In [1]:
from sklearn.metrics import roc_auc_score
from sklearn.preprocessing import StandardScaler

import numpy as np
import pandas as pd
import torch
import torch.nn as nn
import torch.nn.functional as F
from torch.utils.data import IterableDataset, DataLoader
import dgl
import dgl.nn as dglnn
from tqdm import trange

from collections import Counter

Using backend: pytorch


In [2]:
data = np.load('./phase1_gdata.npz')

node_feat = data['x']
node_label = data['y']
edge_pair = data['edge_index']
edge_type = data['edge_type']
edge_time = data['edge_timestamp']
    
train_mask = data['train_mask']
test_mask = data['test_mask']

g = dgl.graph(edge_pair.tolist())
# ss = StandardScaler()
# g.ndata['feat'] = torch.Tensor(ss.fit_transform(node_feat))
g.ndata['feat'] = torch.Tensor(node_feat)
g.ndata['label'] = torch.Tensor(node_label)
g.edata['type'] = torch.Tensor(edge_type)
g.edata['time'] = torch.Tensor(edge_time)
g

Graph(num_nodes=4059035, num_edges=4962032,
      ndata_schemes={'feat': Scheme(shape=(17,), dtype=torch.float32), 'label': Scheme(shape=(), dtype=torch.float32)}
      edata_schemes={'type': Scheme(shape=(), dtype=torch.float32), 'time': Scheme(shape=(), dtype=torch.float32)})

In [3]:
class NeighborSampler(object):
    def __init__(self, g, neighbor_nums):
        """
        g 为 DGLGraph；
        fanouts 为采样节点的数量，实验使用 10,25，指一阶邻居采样 10 个，二阶邻居采样 25 个。
        """
        self.g = g
        self.neighbor_nums = neighbor_nums

    def sample_blocks(self, nodes):
        nodes = torch.LongTensor(nodes)
        blocks = []
        for neighbor_num in self.neighbor_nums: 
            # sample_neighbors 可以对每一个种子的节点进行邻居采样并返回相应的子图
            # replace=True 表示用采样后的邻居节点代替所有邻居节点
            frontier = dgl.sampling.sample_neighbors(g, nodes, neighbor_num, replace=True)
            # 将图转变为可以用于消息传递的二部图（源节点和目的节点）
            # 其中源节点的 id 也可能包含目的节点的 id（原因上面说了）
            # 转变为二部图主要是为了方便进行消息传递
            block = dgl.to_block(frontier, nodes)
            # 获取新图的源节点作为种子节点，为下一层作准备
            # 之所以是从 src 中获取种子节点，是因为采样操作相对于聚合操作来说是一个逆向操作
            nodes = block.srcdata[dgl.NID]
            # 把这一层放在最前面。
            # PS：如果数据量大的话，插入操作是不是不太友好。
            blocks.insert(0, block)
            
        return blocks

In [4]:
train_mask_0 = train_mask[node_label[train_mask]==0]
train_mask_0_sample = np.random.choice(train_mask_0, size=int(len(train_mask_0)/3), replace=False)
train_mask_1 = train_mask[node_label[train_mask]==1]

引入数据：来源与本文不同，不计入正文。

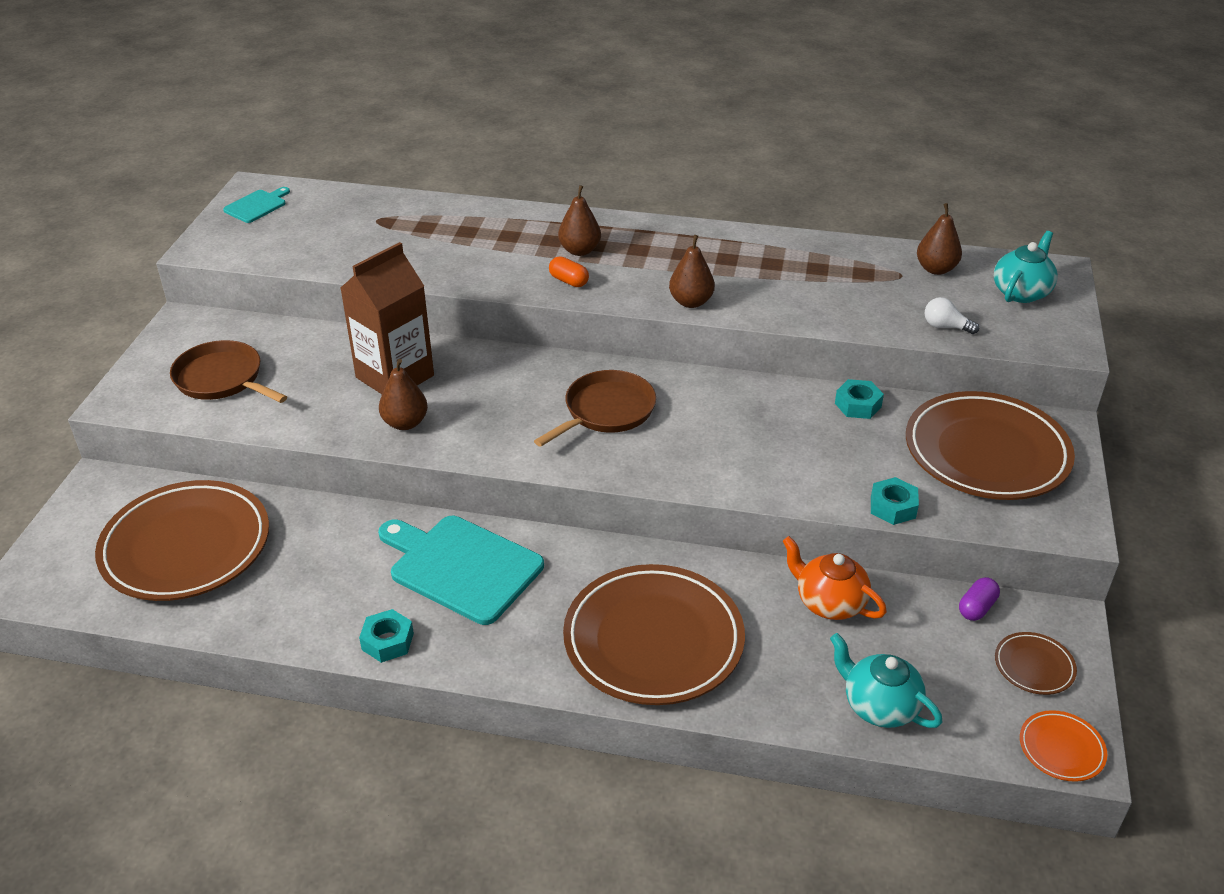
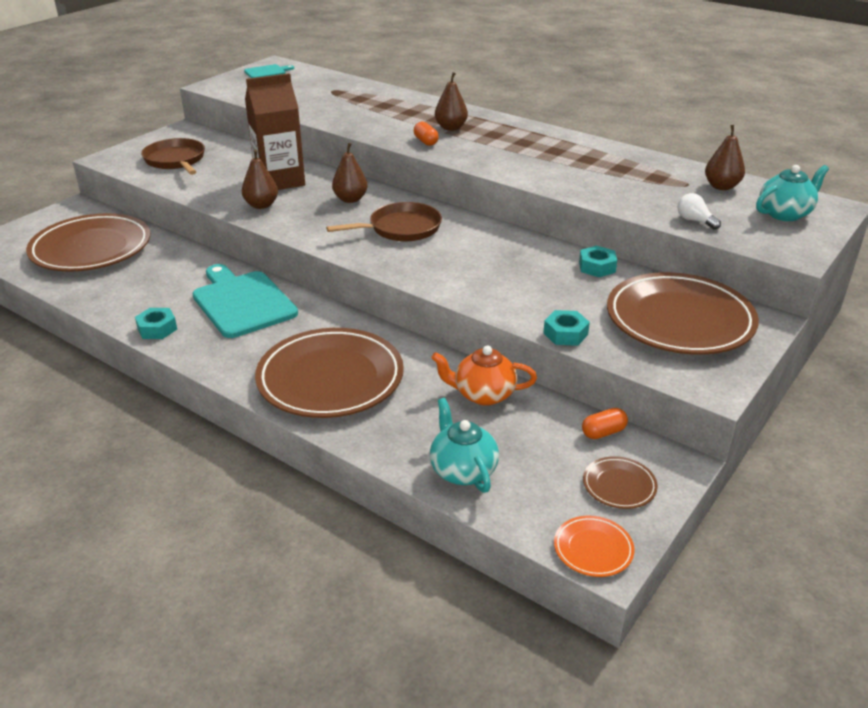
camera: 25 degrees right, 5 degrees down
(691, 302) = (502, 168): brown pear -> brown pear (350, 199)
(829, 602) = (483, 394): orange teapot -> orange teapot turned 60 degrees counterclockwise
(976, 608) = (603, 432): purple capsule -> orange capsule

train_mask_repeat = np.concatenate([train_mask_0_sample, train_mask_1])

In [5]:
batch_size = 256

np.random.shuffle(train_mask_repeat)
train_idx = train_mask_repeat[:int(len(train_mask_repeat)/100*80)]
val_idx = train_mask_repeat[int(len(train_mask_repeat)/100*80):]


sampler = NeighborSampler(g, [10, 5])
dataloader = DataLoader(
    dataset = train_idx,
    batch_size = batch_size,
    collate_fn = sampler.sample_blocks,
    shuffle = True,
    drop_last = False)

# blocks = iter(dataloader).next()

In [10]:
class GraphSAGE(nn.Module):
    def __init__(self, in_feats, n_hidden, n_classes, n_layers, dropout):
        super().__init__()
        self.n_layers = n_layers
        self.n_hidden = n_hidden
        self.n_classes = n_classes
        self.layers = nn.ModuleList()
        self.layers.append(dglnn.SAGEConv(in_feats, n_hidden, 'pool'))
        for i in range(1, n_layers - 1):
            self.layers.append(dglnn.SAGEConv(n_hidden, n_hidden, 'pool'))
        self.layers.append(dglnn.SAGEConv(n_hidden, n_classes, 'pool'))
        self.dropout = nn.Dropout(dropout)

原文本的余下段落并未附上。